I have a function in R which uses case_when:
myfunction <- function(df, col, case_name, cntl_name) {
object <- df %>%
mutate(
class = case_when(
col == case_name ~ 1,
col == cntl_name ~ 0,
)
)
return(object)
}
So if I have this object:
df <- structure(list(id = c("ID1", "ID2",
"ID3", "ID4", "ID5"
), phenotype = c("blue", "blue", "red",
"green", "red"), treatment = c("treat1", "treat2",
"none", "none", "none"), weeks_of_treatment = c(0, 0, 0, 0, 0
)), row.names = c("ID1", "ID2",
"ID3", "ID4", "ID5"
), class = "data.frame")
> df
id phenotype treatment weeks_of_treatment
ID1 ID1 blue treat1 0
ID2 ID2 blue treat2 0
ID3 ID3 red none 0
ID4 ID4 green none 0
ID5 ID5 red none 0
And run:
newdf <- myfunction(df, "phenotype", "red", "blue")

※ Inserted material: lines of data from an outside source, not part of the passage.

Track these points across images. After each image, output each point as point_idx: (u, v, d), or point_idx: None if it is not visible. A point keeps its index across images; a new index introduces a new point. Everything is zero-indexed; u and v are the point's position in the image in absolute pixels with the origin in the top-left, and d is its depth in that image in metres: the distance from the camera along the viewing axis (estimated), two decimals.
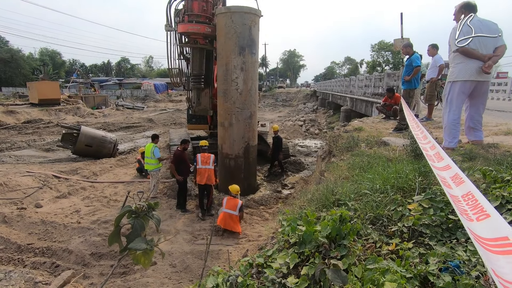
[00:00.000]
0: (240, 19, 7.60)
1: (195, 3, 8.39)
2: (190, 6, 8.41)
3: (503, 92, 19.57)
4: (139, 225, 1.18)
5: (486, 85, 3.91)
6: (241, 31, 7.64)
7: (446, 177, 1.57)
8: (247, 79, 7.96)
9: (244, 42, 7.73)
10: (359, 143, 5.49)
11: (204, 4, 8.51)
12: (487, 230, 1.01)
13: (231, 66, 7.83)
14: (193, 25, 8.39)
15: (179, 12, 9.08)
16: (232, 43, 7.70)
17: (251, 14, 7.75)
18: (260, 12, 8.08)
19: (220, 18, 7.91)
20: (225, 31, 7.73)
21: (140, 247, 1.14)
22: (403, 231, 2.05)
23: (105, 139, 12.03)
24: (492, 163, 2.89)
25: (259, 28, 8.10)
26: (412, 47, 6.82)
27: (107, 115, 26.29)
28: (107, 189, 8.46)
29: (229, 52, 7.78)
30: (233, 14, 7.61)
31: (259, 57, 8.62)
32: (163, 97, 43.46)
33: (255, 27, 7.87)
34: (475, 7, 3.72)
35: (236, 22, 7.59)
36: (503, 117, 7.37)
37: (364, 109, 15.92)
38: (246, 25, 7.68)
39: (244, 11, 7.66)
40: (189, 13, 8.39)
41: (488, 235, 0.98)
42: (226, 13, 7.73)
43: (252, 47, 7.91)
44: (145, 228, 1.20)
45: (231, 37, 7.69)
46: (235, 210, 5.96)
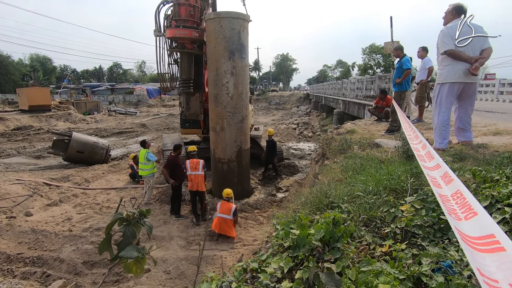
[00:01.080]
0: (229, 24, 7.65)
1: (182, 8, 8.41)
2: (177, 11, 8.44)
3: (491, 93, 19.99)
4: (131, 233, 1.17)
5: (474, 87, 3.98)
6: (230, 36, 7.69)
7: (437, 176, 1.59)
8: (237, 83, 8.00)
9: (234, 46, 7.77)
10: (352, 145, 5.53)
11: (192, 9, 8.54)
12: (475, 228, 1.02)
13: (221, 71, 7.86)
14: (180, 30, 8.42)
15: (168, 17, 9.10)
16: (222, 48, 7.74)
17: (239, 19, 7.81)
18: (249, 17, 8.14)
19: (209, 24, 7.95)
20: (214, 36, 7.77)
21: (131, 255, 1.12)
22: (396, 232, 2.06)
23: (97, 145, 11.89)
24: (481, 163, 2.94)
25: (248, 32, 8.16)
26: (403, 50, 6.94)
27: (99, 121, 26.02)
28: (100, 196, 8.35)
29: (219, 57, 7.82)
30: (222, 20, 7.65)
31: (251, 61, 8.67)
32: (156, 102, 43.24)
33: (244, 31, 7.92)
34: (466, 11, 3.79)
35: (225, 27, 7.64)
36: (491, 118, 7.51)
37: (357, 112, 16.08)
38: (235, 30, 7.72)
39: (233, 17, 7.71)
40: (177, 18, 8.42)
41: (475, 234, 0.99)
42: (215, 18, 7.77)
43: (242, 51, 7.95)
44: (136, 236, 1.19)
45: (220, 42, 7.72)
46: (229, 215, 5.93)
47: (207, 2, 9.87)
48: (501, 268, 0.83)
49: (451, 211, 1.20)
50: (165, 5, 9.38)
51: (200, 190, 6.90)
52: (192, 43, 9.04)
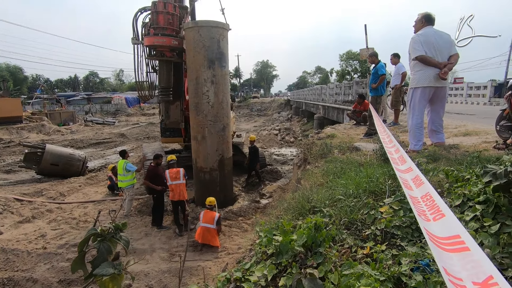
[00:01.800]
0: (208, 33, 7.65)
1: (161, 16, 8.35)
2: (155, 19, 8.37)
3: (460, 96, 21.10)
4: (106, 249, 1.12)
5: (444, 91, 4.20)
6: (209, 45, 7.69)
7: (408, 179, 1.65)
8: (218, 92, 7.98)
9: (213, 55, 7.77)
10: (332, 149, 5.63)
11: (170, 17, 8.49)
12: (442, 229, 1.06)
13: (201, 80, 7.82)
14: (159, 38, 8.35)
15: (146, 25, 9.01)
16: (201, 56, 7.72)
17: (219, 28, 7.83)
18: (228, 26, 8.19)
19: (188, 33, 7.92)
20: (194, 45, 7.74)
21: (107, 272, 1.07)
22: (376, 234, 2.11)
23: (73, 156, 11.43)
24: (453, 163, 3.07)
25: (227, 41, 8.18)
26: (377, 56, 7.20)
27: (75, 132, 25.07)
28: (76, 210, 7.99)
29: (198, 65, 7.79)
30: (201, 29, 7.65)
31: (231, 68, 8.70)
32: (135, 111, 42.28)
33: (223, 40, 7.95)
34: (434, 20, 4.02)
35: (204, 36, 7.63)
36: (461, 119, 7.92)
37: (336, 116, 16.44)
38: (214, 39, 7.73)
39: (212, 25, 7.73)
40: (155, 26, 8.35)
41: (443, 234, 1.03)
42: (194, 27, 7.75)
43: (222, 60, 7.96)
44: (112, 252, 1.14)
45: (200, 51, 7.70)
46: (212, 224, 5.84)
47: (186, 10, 9.86)
48: (465, 267, 0.86)
49: (421, 213, 1.24)
50: (143, 13, 9.29)
51: (182, 199, 6.77)
52: (171, 51, 8.98)
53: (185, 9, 9.82)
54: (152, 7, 8.50)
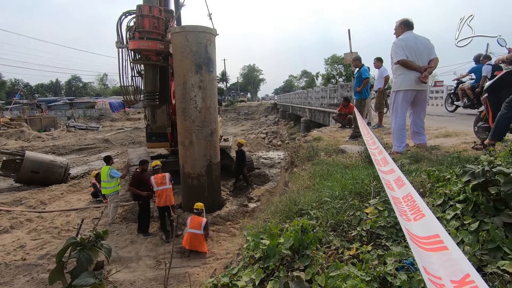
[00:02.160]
0: (195, 38, 7.62)
1: (146, 20, 8.26)
2: (141, 23, 8.27)
3: (440, 99, 21.78)
4: (86, 258, 1.08)
5: (424, 93, 4.33)
6: (197, 50, 7.65)
7: (390, 180, 1.68)
8: (205, 97, 7.94)
9: (201, 60, 7.74)
10: (318, 152, 5.68)
11: (156, 20, 8.41)
12: (422, 229, 1.08)
13: (188, 85, 7.76)
14: (145, 42, 8.25)
15: (130, 28, 8.89)
16: (189, 61, 7.67)
17: (206, 33, 7.81)
18: (216, 31, 8.18)
19: (175, 37, 7.86)
20: (181, 50, 7.69)
21: (87, 282, 1.03)
22: (362, 234, 2.13)
23: (55, 163, 11.07)
24: (435, 164, 3.16)
25: (215, 46, 8.17)
26: (361, 60, 7.36)
27: (57, 138, 24.32)
28: (58, 219, 7.72)
29: (186, 71, 7.73)
30: (188, 33, 7.61)
31: (218, 72, 8.68)
32: (120, 116, 41.47)
33: (211, 45, 7.93)
34: (412, 24, 4.17)
35: (191, 41, 7.59)
36: (442, 121, 8.16)
37: (322, 119, 16.66)
38: (201, 44, 7.70)
39: (199, 30, 7.70)
40: (140, 30, 8.25)
41: (423, 234, 1.06)
42: (181, 32, 7.70)
43: (210, 65, 7.93)
44: (92, 261, 1.10)
45: (187, 56, 7.65)
46: (199, 229, 5.77)
47: (171, 14, 9.80)
48: (443, 266, 0.88)
49: (402, 213, 1.27)
50: (127, 16, 9.16)
51: (169, 205, 6.67)
52: (157, 55, 8.88)
53: (170, 13, 9.76)
54: (137, 10, 8.39)
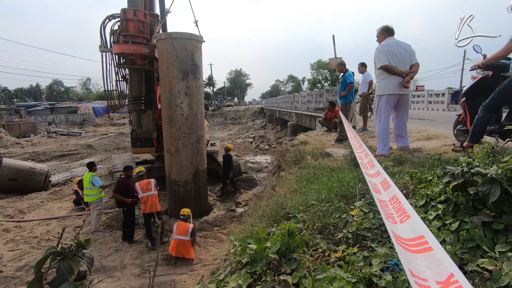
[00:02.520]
0: (181, 45, 7.59)
1: (131, 24, 8.16)
2: (125, 27, 8.16)
3: (422, 103, 22.51)
4: (66, 268, 1.04)
5: (407, 98, 4.47)
6: (183, 57, 7.62)
7: (377, 183, 1.71)
8: (192, 103, 7.89)
9: (187, 67, 7.70)
10: (305, 156, 5.74)
11: (141, 24, 8.33)
12: (408, 230, 1.10)
13: (175, 92, 7.70)
14: (129, 46, 8.15)
15: (115, 32, 8.76)
16: (175, 68, 7.62)
17: (192, 40, 7.80)
18: (202, 37, 8.18)
19: (160, 44, 7.80)
20: (167, 57, 7.63)
21: None
22: (348, 237, 2.16)
23: (34, 170, 10.67)
24: (417, 166, 3.25)
25: (201, 53, 8.17)
26: (345, 65, 7.52)
27: (37, 144, 23.48)
28: (38, 228, 7.42)
29: (172, 77, 7.68)
30: (174, 40, 7.57)
31: (205, 76, 8.66)
32: (103, 121, 40.51)
33: (197, 52, 7.92)
34: (393, 30, 4.31)
35: (177, 48, 7.56)
36: (423, 124, 8.43)
37: (309, 123, 16.84)
38: (188, 51, 7.68)
39: (185, 37, 7.68)
40: (125, 34, 8.14)
41: (408, 236, 1.07)
42: (167, 39, 7.66)
43: (196, 72, 7.91)
44: (74, 271, 1.06)
45: (173, 63, 7.60)
46: (186, 235, 5.68)
47: (157, 18, 9.72)
48: (429, 267, 0.90)
49: (388, 216, 1.29)
50: (111, 20, 9.03)
51: (154, 211, 6.54)
52: (142, 59, 8.78)
53: (156, 17, 9.68)
54: (122, 14, 8.28)
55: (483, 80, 3.80)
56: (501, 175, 1.73)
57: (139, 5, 8.88)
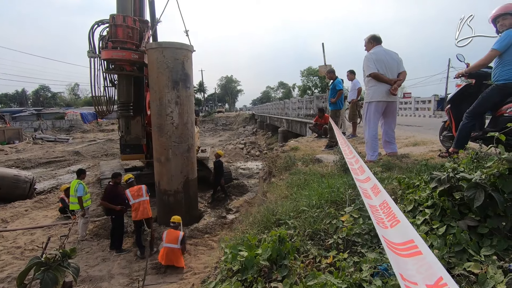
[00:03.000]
0: (172, 54, 7.59)
1: (120, 29, 8.13)
2: (114, 32, 8.12)
3: (409, 110, 23.01)
4: (50, 279, 1.01)
5: (394, 105, 4.57)
6: (173, 66, 7.61)
7: (367, 188, 1.73)
8: (182, 112, 7.87)
9: (178, 76, 7.69)
10: (296, 162, 5.76)
11: (130, 30, 8.30)
12: (398, 235, 1.12)
13: (165, 101, 7.66)
14: (118, 52, 8.10)
15: (104, 38, 8.70)
16: (165, 78, 7.60)
17: (183, 50, 7.81)
18: (192, 47, 8.21)
19: (151, 53, 7.78)
20: (157, 66, 7.61)
21: None
22: (338, 242, 2.17)
23: (19, 178, 10.37)
24: (405, 171, 3.30)
25: (192, 62, 8.19)
26: (335, 73, 7.64)
27: (22, 151, 22.85)
28: (21, 238, 7.18)
29: (162, 86, 7.64)
30: (165, 50, 7.56)
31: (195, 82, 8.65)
32: (92, 127, 39.82)
33: (188, 61, 7.93)
34: (380, 39, 4.42)
35: (168, 57, 7.55)
36: (410, 131, 8.60)
37: (299, 130, 16.97)
38: (178, 60, 7.68)
39: (176, 47, 7.68)
40: (114, 40, 8.09)
41: (399, 240, 1.09)
42: (157, 48, 7.64)
43: (187, 81, 7.91)
44: (58, 282, 1.03)
45: (163, 72, 7.58)
46: (176, 243, 5.59)
47: (146, 24, 9.70)
48: (419, 271, 0.91)
49: (379, 221, 1.31)
50: (100, 25, 8.97)
51: (146, 217, 6.43)
52: (131, 65, 8.73)
53: (145, 23, 9.66)
54: (111, 20, 8.25)
55: (466, 87, 3.92)
56: (484, 180, 1.77)
57: (129, 11, 8.85)
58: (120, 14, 8.32)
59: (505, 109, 3.25)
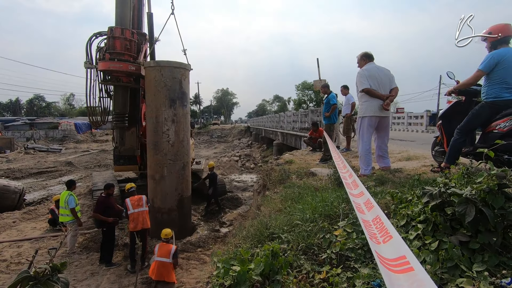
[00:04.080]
0: (170, 73, 7.68)
1: (118, 41, 8.24)
2: (112, 44, 8.22)
3: (402, 124, 23.35)
4: None
5: (387, 120, 4.65)
6: (171, 85, 7.68)
7: (361, 203, 1.74)
8: (178, 130, 7.89)
9: (175, 95, 7.75)
10: (290, 175, 5.77)
11: (128, 43, 8.42)
12: (391, 251, 1.13)
13: (161, 119, 7.69)
14: (115, 63, 8.18)
15: (101, 49, 8.79)
16: (163, 96, 7.66)
17: (181, 69, 7.91)
18: (190, 66, 8.34)
19: (149, 71, 7.86)
20: (155, 84, 7.67)
21: None
22: (332, 257, 2.15)
23: (8, 188, 10.16)
24: (398, 186, 3.33)
25: (189, 81, 8.30)
26: (329, 87, 7.79)
27: (13, 160, 22.48)
28: (8, 251, 6.97)
29: (159, 105, 7.69)
30: (163, 69, 7.65)
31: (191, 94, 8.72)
32: (85, 137, 39.53)
33: (185, 80, 8.03)
34: (372, 56, 4.55)
35: (166, 76, 7.63)
36: (403, 145, 8.71)
37: (294, 143, 17.04)
38: (176, 79, 7.77)
39: (174, 66, 7.78)
40: (111, 51, 8.18)
41: (391, 256, 1.10)
42: (155, 67, 7.73)
43: (183, 99, 7.98)
44: None
45: (161, 90, 7.64)
46: (168, 257, 5.47)
47: (144, 37, 9.83)
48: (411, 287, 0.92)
49: (372, 236, 1.31)
50: (98, 37, 9.07)
51: (145, 228, 6.35)
52: (128, 76, 8.79)
53: (143, 36, 9.79)
54: (109, 32, 8.37)
55: (457, 104, 4.03)
56: (475, 195, 1.80)
57: (127, 24, 8.99)
58: (119, 27, 8.44)
59: (494, 125, 3.33)
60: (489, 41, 3.37)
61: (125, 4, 8.94)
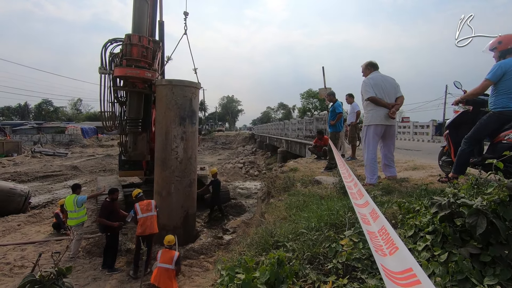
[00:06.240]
0: (181, 91, 7.80)
1: (135, 48, 8.41)
2: (129, 51, 8.39)
3: (408, 134, 23.20)
4: None
5: (393, 128, 4.62)
6: (182, 103, 7.80)
7: (366, 213, 1.72)
8: (187, 148, 7.96)
9: (185, 113, 7.86)
10: (295, 183, 5.74)
11: (144, 50, 8.59)
12: (397, 263, 1.10)
13: (171, 136, 7.78)
14: (132, 69, 8.33)
15: (116, 55, 8.95)
16: (173, 114, 7.77)
17: (192, 88, 8.03)
18: (200, 84, 8.51)
19: (160, 89, 8.00)
20: (166, 102, 7.79)
21: None
22: (338, 267, 2.12)
23: (14, 191, 10.23)
24: (405, 196, 3.29)
25: (199, 99, 8.47)
26: (335, 95, 7.78)
27: (19, 164, 22.72)
28: (11, 254, 6.98)
29: (169, 122, 7.78)
30: (174, 87, 7.78)
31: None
32: (91, 142, 39.88)
33: (195, 99, 8.18)
34: (377, 65, 4.56)
35: (177, 94, 7.75)
36: (409, 155, 8.63)
37: (299, 151, 17.00)
38: (187, 98, 7.89)
39: (185, 85, 7.91)
40: (128, 58, 8.33)
41: (397, 269, 1.07)
42: (167, 85, 7.86)
43: (193, 117, 8.09)
44: None
45: (171, 108, 7.75)
46: (171, 264, 5.42)
47: (158, 44, 9.98)
48: None
49: (378, 248, 1.29)
50: (113, 43, 9.25)
51: (154, 232, 6.35)
52: (143, 83, 8.95)
53: (157, 44, 9.95)
54: (126, 39, 8.57)
55: (464, 114, 3.99)
56: (486, 206, 1.77)
57: (144, 31, 9.23)
58: (136, 34, 8.64)
59: (503, 136, 3.29)
60: (498, 50, 3.35)
61: (142, 13, 9.19)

It should return a dataframe that looks like this:
id phenotype treatment weeks_of_treatment class
1 ID1 blue treat1 0 0
2 ID2 blue treat2 0 0
3 ID3 red none 0 1
4 ID4 green none 0 NA
5 ID5 red none 0 1
But it doesn't - it returns this:
> newdf
id phenotype treatment weeks_of_treatment class
1 ID1 blue treat1 0 NA
2 ID2 blue treat2 0 NA
3 ID3 red none 0 NA
4 ID4 green none 0 NA
5 ID5 red none 0 NA
It does not recognise the variable as col
as the column phenotype
. Does anyone know how to input a dynamic variable into case_when
?
I have tried other solutions for variables in dplyr (eg, using double brackets around col [[col]]
) but I can't find something that works.